# Exciting Menagerie news :)



## ShrimpieLove (Apr 26, 2010)

Cant wait to see whats in the large shrimp order planned in august!

http://www.menageriepetshop.com/fish/new-arrivals.html


----------



## Joeee (Apr 3, 2010)

Sounds exciting, too bad I won't be able to travel that far for shrimp. ;[


----------



## Guest (Jul 24, 2010)

Joeee said:


> Sounds exciting, too bad I won't be able to travel that far for shrimp. ;[


downtown Toronto? that's far?

Didn't you recently travel to Scarborough to visit a bunch of stores?

It takes 45 minutes by Subway from Kipling Station to Castle Frank and then 5-7 minutes from Castle Frank.

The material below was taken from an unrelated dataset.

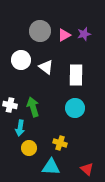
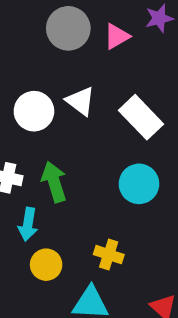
purple star: (84, 34) -> (159, 18), moved
white circle: (21, 60) -> (34, 111), moved
white rectangle: (76, 75) -> (141, 117), turned -45

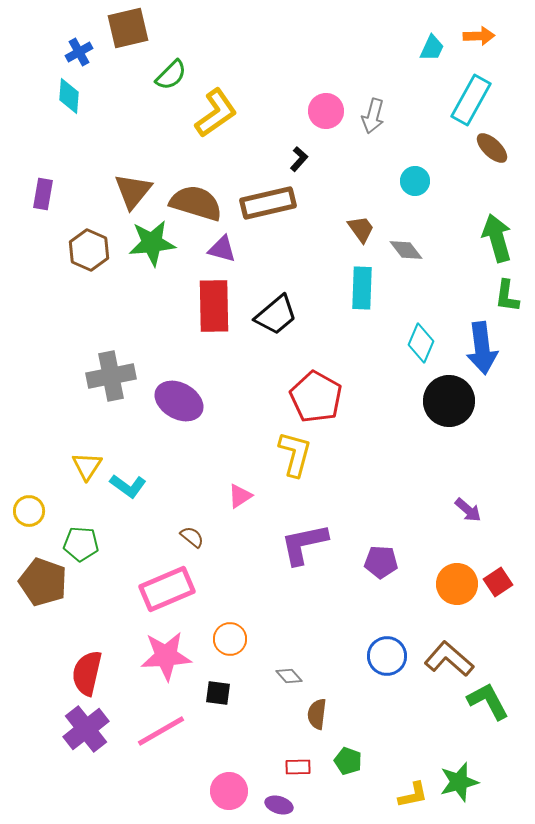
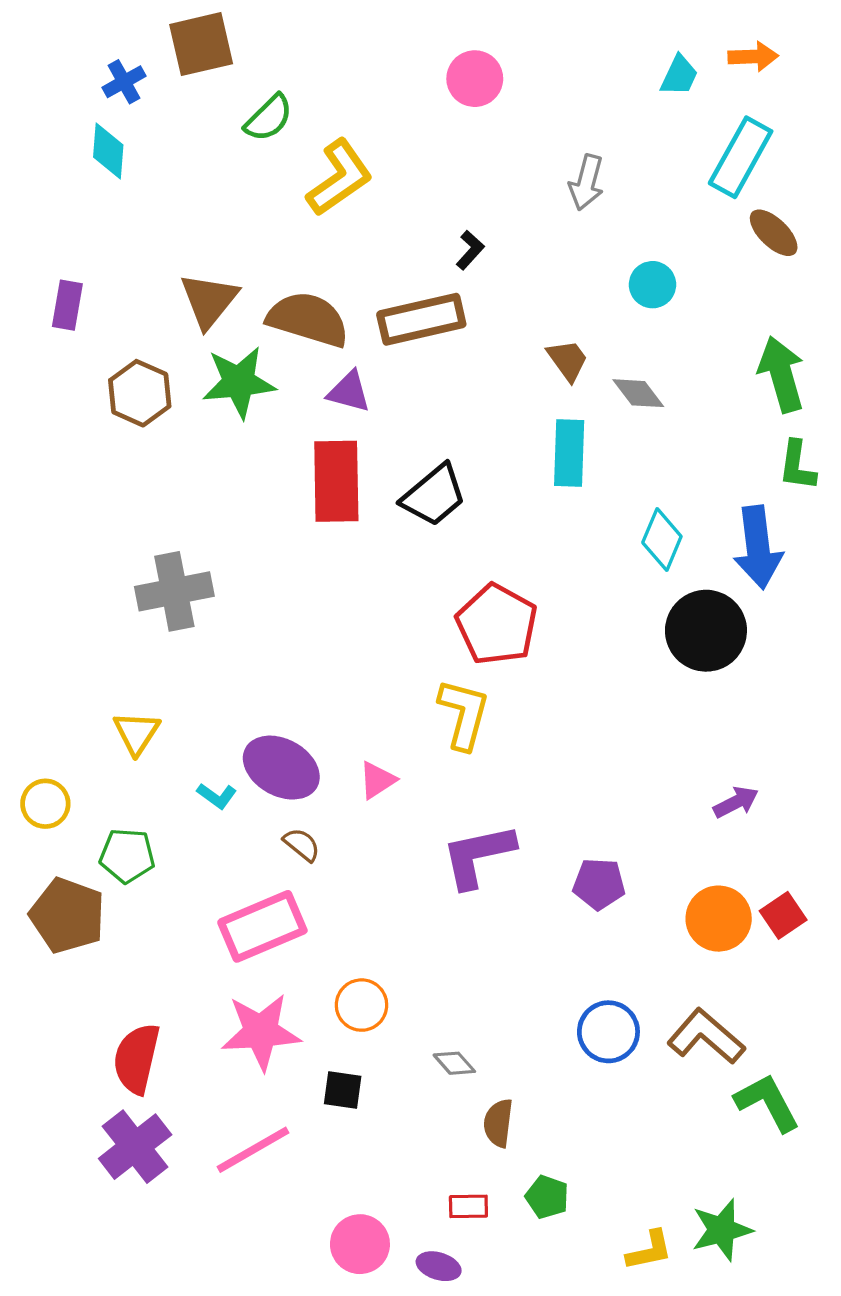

Far is North Bay or Ottawa or Windsor which some people have done regularly... once a month to get to the store.


----------



## Ciddian (Mar 15, 2006)

Oooo.... Thats exciting H_S!


----------



## ameekplec. (May 1, 2008)

GuppyLove said:


> Cant wait to see whats in the large shrimp order planned in august!
> 
> http://www.menageriepetshop.com/fish/new-arrivals.html


Old news  But exciting nonetheless!


----------



## Joeee (Apr 3, 2010)

h_s said:


> downtown Toronto? that's far?
> 
> Didn't you recently travel to Scarborough to visit a bunch of stores?
> 
> ...


I consider anything that's more than a 45 minute drive far.


----------



## igor.kanshyn (Jan 14, 2010)

Look at *Axelrodia riesei*. They are gorgeous little fishes.


----------